Back in 2012, interest-only CRE loans accounted for 30% of all CRE loans that were turned into CMBS. Because these loans don’t amortize, they’re considered riskier than regular mortgages. This was down from the peak of 60% before the Financial Crisis. For the first nine months this year, they accounted for 73%.

The waning credit quality, loosening lending standards, and rising interest-only loans that are packaged into CMBS have triggered a warning on Monday from Moody’s, which rates CMBS. While at it, Moody’s threw in a warning about falling collateral values:

  • The credit quality of these loans “deteriorated.”
  • “Leverage rose.”
  • “Exposure to interest-only loans and single-tenant occupancy hit new highs.”
  • “Underwritten-implied capitalization rates fell to their lowest average on record.”
  • “Rising interest rates leave substantially more room for collateral values of recent vintages to fall than to rise.”
  • “Rising rates also coincided with declines in debt service coverage ratios for the fourth quarter in a row.”

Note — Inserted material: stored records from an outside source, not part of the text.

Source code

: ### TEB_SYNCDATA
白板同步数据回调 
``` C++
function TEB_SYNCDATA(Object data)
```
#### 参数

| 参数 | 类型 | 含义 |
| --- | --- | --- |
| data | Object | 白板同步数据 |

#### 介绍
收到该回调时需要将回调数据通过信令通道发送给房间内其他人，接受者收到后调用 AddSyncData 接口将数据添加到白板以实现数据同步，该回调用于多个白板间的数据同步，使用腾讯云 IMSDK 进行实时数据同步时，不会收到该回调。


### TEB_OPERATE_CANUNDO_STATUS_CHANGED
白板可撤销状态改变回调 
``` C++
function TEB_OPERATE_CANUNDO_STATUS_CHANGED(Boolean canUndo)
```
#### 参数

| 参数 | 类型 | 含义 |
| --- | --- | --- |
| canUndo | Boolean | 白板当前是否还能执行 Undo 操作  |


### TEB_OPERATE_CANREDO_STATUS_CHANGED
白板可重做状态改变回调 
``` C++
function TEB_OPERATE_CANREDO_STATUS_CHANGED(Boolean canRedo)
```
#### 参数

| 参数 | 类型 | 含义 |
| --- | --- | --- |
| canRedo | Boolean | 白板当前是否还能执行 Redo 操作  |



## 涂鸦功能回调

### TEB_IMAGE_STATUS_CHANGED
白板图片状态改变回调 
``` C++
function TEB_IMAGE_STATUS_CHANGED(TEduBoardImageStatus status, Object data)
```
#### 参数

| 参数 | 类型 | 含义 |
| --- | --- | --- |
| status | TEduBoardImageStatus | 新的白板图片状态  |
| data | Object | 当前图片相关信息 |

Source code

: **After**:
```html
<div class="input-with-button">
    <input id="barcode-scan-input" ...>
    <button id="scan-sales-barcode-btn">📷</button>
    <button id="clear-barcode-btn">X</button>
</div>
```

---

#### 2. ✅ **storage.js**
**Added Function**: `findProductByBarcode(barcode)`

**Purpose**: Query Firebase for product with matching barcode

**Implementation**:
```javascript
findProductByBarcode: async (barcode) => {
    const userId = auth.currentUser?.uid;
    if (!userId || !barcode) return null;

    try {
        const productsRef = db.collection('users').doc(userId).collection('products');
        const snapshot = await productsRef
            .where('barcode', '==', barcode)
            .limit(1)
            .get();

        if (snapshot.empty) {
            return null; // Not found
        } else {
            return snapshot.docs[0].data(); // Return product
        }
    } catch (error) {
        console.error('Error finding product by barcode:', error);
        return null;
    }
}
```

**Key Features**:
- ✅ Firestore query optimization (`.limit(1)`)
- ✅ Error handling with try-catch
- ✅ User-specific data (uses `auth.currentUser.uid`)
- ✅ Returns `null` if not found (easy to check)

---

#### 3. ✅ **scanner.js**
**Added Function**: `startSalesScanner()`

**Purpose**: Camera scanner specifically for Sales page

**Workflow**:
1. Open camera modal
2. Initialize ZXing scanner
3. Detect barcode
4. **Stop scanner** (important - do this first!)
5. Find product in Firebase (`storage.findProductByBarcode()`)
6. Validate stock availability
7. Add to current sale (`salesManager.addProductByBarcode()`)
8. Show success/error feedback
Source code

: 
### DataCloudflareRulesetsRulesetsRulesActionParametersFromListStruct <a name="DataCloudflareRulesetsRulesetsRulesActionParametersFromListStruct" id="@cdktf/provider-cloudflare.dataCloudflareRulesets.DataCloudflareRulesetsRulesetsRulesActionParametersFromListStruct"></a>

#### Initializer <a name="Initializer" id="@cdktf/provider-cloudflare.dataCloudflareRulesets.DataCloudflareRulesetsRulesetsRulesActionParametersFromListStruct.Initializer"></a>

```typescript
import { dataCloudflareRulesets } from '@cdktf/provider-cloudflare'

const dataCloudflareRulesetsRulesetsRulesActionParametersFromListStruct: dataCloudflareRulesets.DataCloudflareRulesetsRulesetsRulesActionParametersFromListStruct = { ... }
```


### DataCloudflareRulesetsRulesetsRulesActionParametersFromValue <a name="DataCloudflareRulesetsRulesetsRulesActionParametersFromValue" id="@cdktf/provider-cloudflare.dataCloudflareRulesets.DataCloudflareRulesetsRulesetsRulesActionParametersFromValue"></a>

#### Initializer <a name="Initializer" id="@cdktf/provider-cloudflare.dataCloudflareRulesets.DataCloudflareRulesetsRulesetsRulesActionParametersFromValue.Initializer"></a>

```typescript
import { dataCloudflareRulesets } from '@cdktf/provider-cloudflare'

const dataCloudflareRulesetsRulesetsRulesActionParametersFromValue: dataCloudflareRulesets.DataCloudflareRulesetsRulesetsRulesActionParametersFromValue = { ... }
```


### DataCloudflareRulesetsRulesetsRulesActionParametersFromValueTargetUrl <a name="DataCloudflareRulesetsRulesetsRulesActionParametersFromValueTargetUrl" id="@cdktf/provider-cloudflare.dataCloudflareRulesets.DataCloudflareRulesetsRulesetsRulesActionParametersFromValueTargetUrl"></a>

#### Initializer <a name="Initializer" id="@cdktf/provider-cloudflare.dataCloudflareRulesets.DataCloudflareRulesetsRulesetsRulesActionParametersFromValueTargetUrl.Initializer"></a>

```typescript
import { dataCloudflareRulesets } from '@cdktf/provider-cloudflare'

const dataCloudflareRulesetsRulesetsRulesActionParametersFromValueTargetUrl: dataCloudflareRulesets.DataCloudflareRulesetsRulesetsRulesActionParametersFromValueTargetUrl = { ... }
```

The latest numbers are “concerning to me,” Ricky Cipko, a Morningstar assistant vice president, told the WSJ. Now that the commercial property market is slowing, there are concerns borrowers may not be able to repay those loans.

“We’re seeing a lot more loans with cash flow that has crept down,” Steve Jellinek, a Morningstar vice president, told the WSJ.

Morningstar Credit Ratings had $25.4 billion of CMBS on its “watchlist” of securities that might face problems, up nearly 50% from the post-crisis low.

But it may get tougher for PE firms to raise the funds they aspire to raise. Treasury securities with maturities of seven years or longer now offer yields of over 3%, with near-zero credit risk. High-grade corporate bonds offer higher yields with relatively low risks, such as Apple’s 3.45% notes due in May 2024, which currently trade at a yield of 3.6%, according to Finra.

The record low cap rates in commercial real estate – the implied market cap rates used for underwritten property values fell to a record low of 5.87% in Q2, according to Moody’s – just aren’t that appealing anymore, given the big risks involved and the available alternatives.

So interest in real-estate debt funds “has plummeted,” with just 6% of investors in June saying the strategy “presented the best opportunities” over the next 12 months, down from 26% a year earlier, according to a Preqin survey released this month and cited by the WSJ.

“People are concerned about all that capital chasing limited opportunities,” Tom Carr, Preqin’s head of real estate, told the WSJ.

When investors stop chasing CRE deals at record low cap rates, and when pension systems stop plowing money into risky loan funds for very little return, it would mark a milestone in what the Fed calls a tightening of financial conditions, which is precisely what it wants to accomplish with its rate hikes and its QE unwind. So far, it has had only very limited success. But now it seems, the Fed’s medicine is ever so gradually starting to work.